*Brief*. All that is wanted is the exact lines from the first line of the data below through the line with "Pupil | $14,998 |", both ends included, with pictures omitted.

---------- Material to process

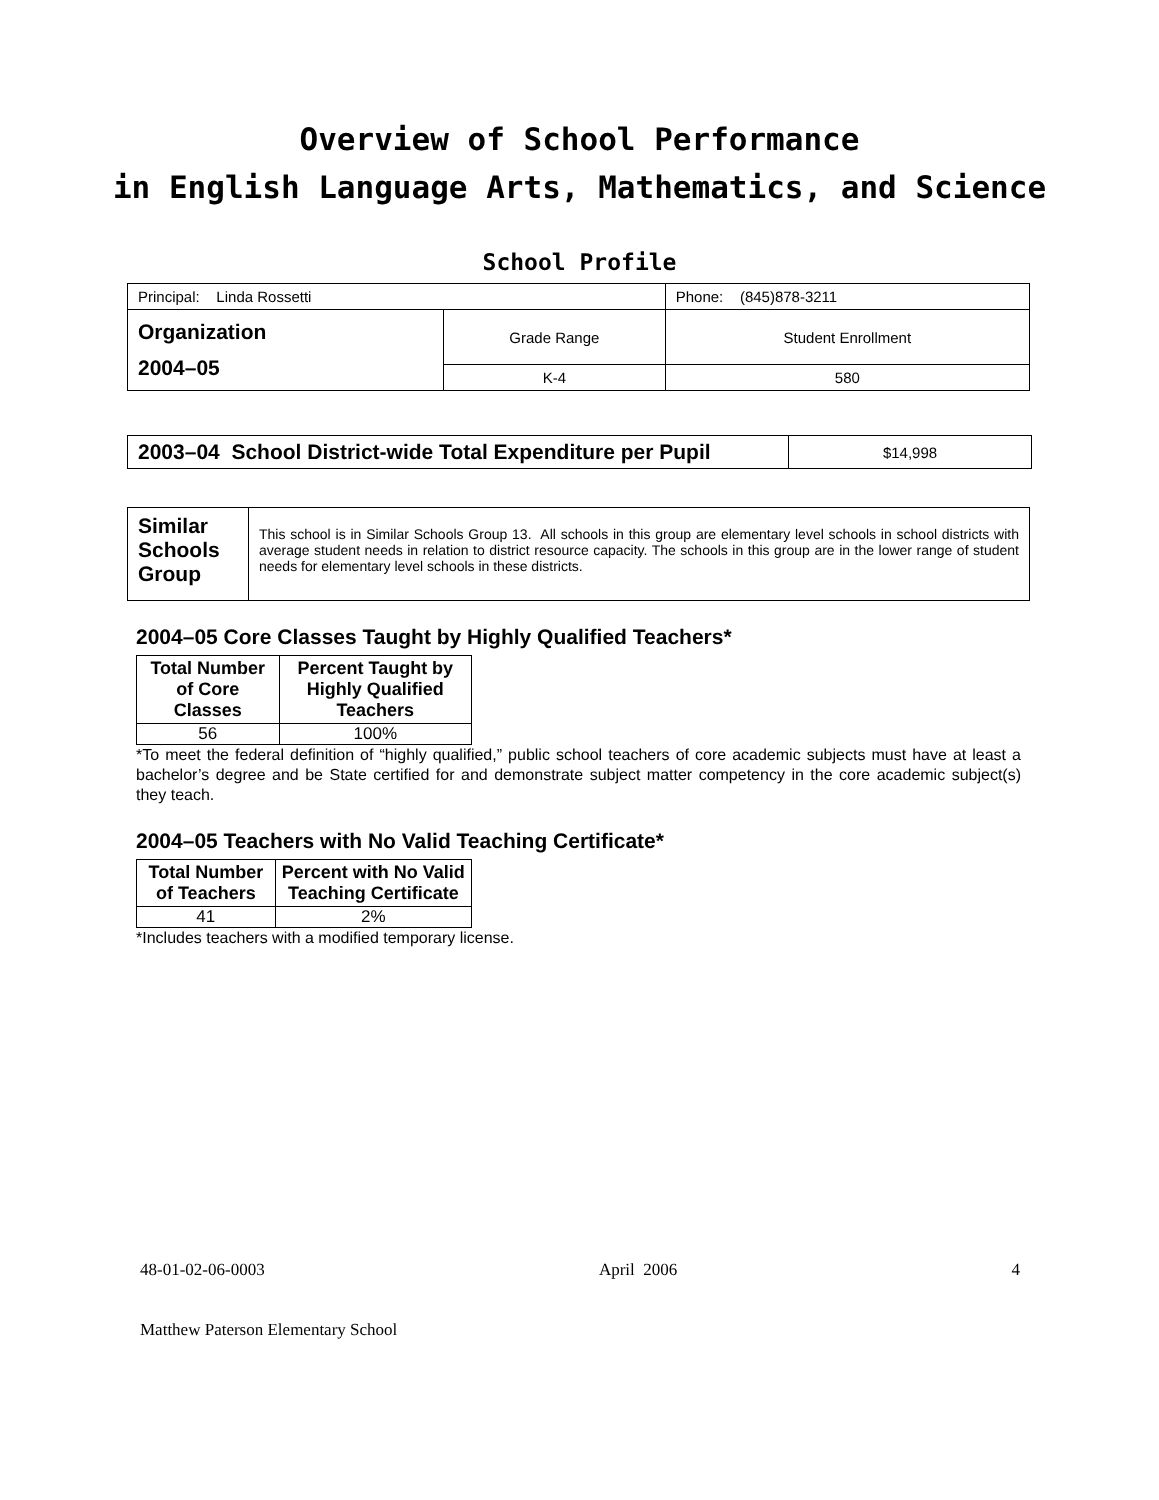Overview of School Performance
in English Language Arts, Mathematics, and Science
School Profile
| Principal: Linda Rossetti | | Phone: (845)878-3211 |
| Organization 2004–05 | Grade Range | Student Enrollment |
| | K-4 | 580 |
| 2003–04 School District-wide Total Expenditure per Pupil | $14,998 |
| Similar Schools Group | This school is in Similar Schools Group 13. All schools in this group are elementary level schools in school districts with average student needs in relation to district resource capacity. The schools in this group are in the lower range of student needs for elementary level schools in these districts. |
2004–05 Core Classes Taught by Highly Qualified Teachers*
| Total Number of Core Classes | Percent Taught by Highly Qualified Teachers |
| --- | --- |
| 56 | 100% |
*To meet the federal definition of “highly qualified,” public school teachers of core academic subjects must have at least a bachelor’s degree and be State certified for and demonstrate subject matter competency in the core academic subject(s) they teach.
2004–05 Teachers with No Valid Teaching Certificate*
| Total Number of Teachers | Percent with No Valid Teaching Certificate |
| --- | --- |
| 41 | 2% |
*Includes teachers with a modified temporary license.
48-01-02-06-0003 April 2006 4
Matthew Paterson Elementary School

--------------------

*Answer below*.
Overview of School Performance
in English Language Arts, Mathematics, and Science
School Profile
| Principal: Linda Rossetti | | Phone: (845)878-3211 |
| Organization 2004–05 | Grade Range | Student Enrollment |
| | K-4 | 580 |
| 2003–04 School District-wide Total Expenditure per Pupil | $14,998 |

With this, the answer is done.